WORK ITEM
Output every line of text in the data below without any change, and leave the pictures out.
________________________
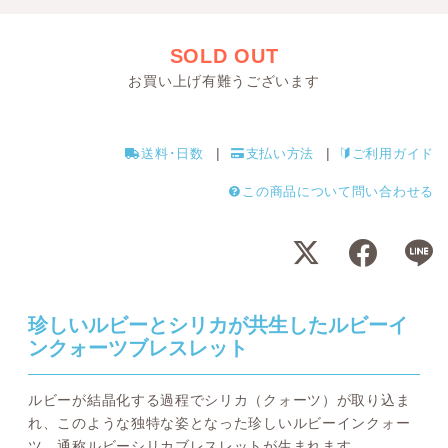
SOLD OUT
お買い上げ有難うございます
送料･日数
支払い方法
ご利用ガイド
この商品について問い合わせる
珍しいルビーとシリカが共生したルビーイ
ンクォーツブレスレット
ルビーが結晶化する過程でシリカ（クォーツ）が取り込ま
れ、このような独特な姿となった珍しいルビーインクォー
ツ、通称ルビーシリカブレスレットが生まれます。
________________________
ANSWER SPACE
SOLD OUT
お買い上げ有難うございます
送料･日数
支払い方法
ご利用ガイド
この商品について問い合わせる
珍しいルビーとシリカが共生したルビーイ
ンクォーツブレスレット
ルビーが結晶化する過程でシリカ（クォーツ）が取り込ま
れ、このような独特な姿となった珍しいルビーインクォー
ツ、通称ルビーシリカブレスレットが生まれます。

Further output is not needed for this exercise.